Extract from Australian Broadcasting Corporation - ABC Online, on 15 March 2005

The Aboriginal and Torres Strait Islander Commission (ATSIC) is one step closer to being abolished, with amended legislation to dissolve the Indigenous body passing the Senate last night.

However, the Government is expected to reject Labor's amendments to the Bill when they are considered in the House of Representatives.

Under the amended legislation, ATSIC would be abolished as soon as the Bill becomes law.

But its regional councils would be dissolved in December, six months later than the Government had planned.

Labor's Kim Carr hopes the Government will now support the Opposition's amendments in the House of Representatives.

"It is important for the regional councils to conclude their work to establish the regional agreements, which the Government said were so important," he said.

But the Indigenous Affairs Minister, Amanda Vanstone, says that is unlikely.

"Unfortunately the amendments leave the regional councils in place for another six months, there doesn't seem any real value in that," she said.

"They were given 12 months notice, what difference will another six months make?

"We should simply get on with the job of creating the new arrangements, let the Indigenous specific arrangements develop, and I'm sorry that the bill has therefore been amended in this way."

Ms Vanstone says Labor should drop its amendments, so the Bill can pass the Parliament before it rises on Thursday.

"Labor announced months and months and months ago under the leadership of Mark Latham it would get rid of ATSIC, and that's what they should be doing," she said.

ATSIC replacement

Indigenous communities are now trying to find a replacement for ATSIC.
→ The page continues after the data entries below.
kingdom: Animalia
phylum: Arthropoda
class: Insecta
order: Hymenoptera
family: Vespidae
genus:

A series of consultative meetings are under way in New South Wales between ATSIC leaders, Indigenous coordination centres and the State Department of Aboriginal Affairs.

The chairman of the Many Rivers Regional Council, Steven Blunden, says Indigenous people want a representative body.

"If we haven't got a voice there, we all become the lone rangers," he said.

"We become the lone rangers and individual organisations and individual people have to deal directly with those individual government agencies.

"And if we haven't got the expert or the support when you go along, well that's going to put you right back. That's going to put our people right back."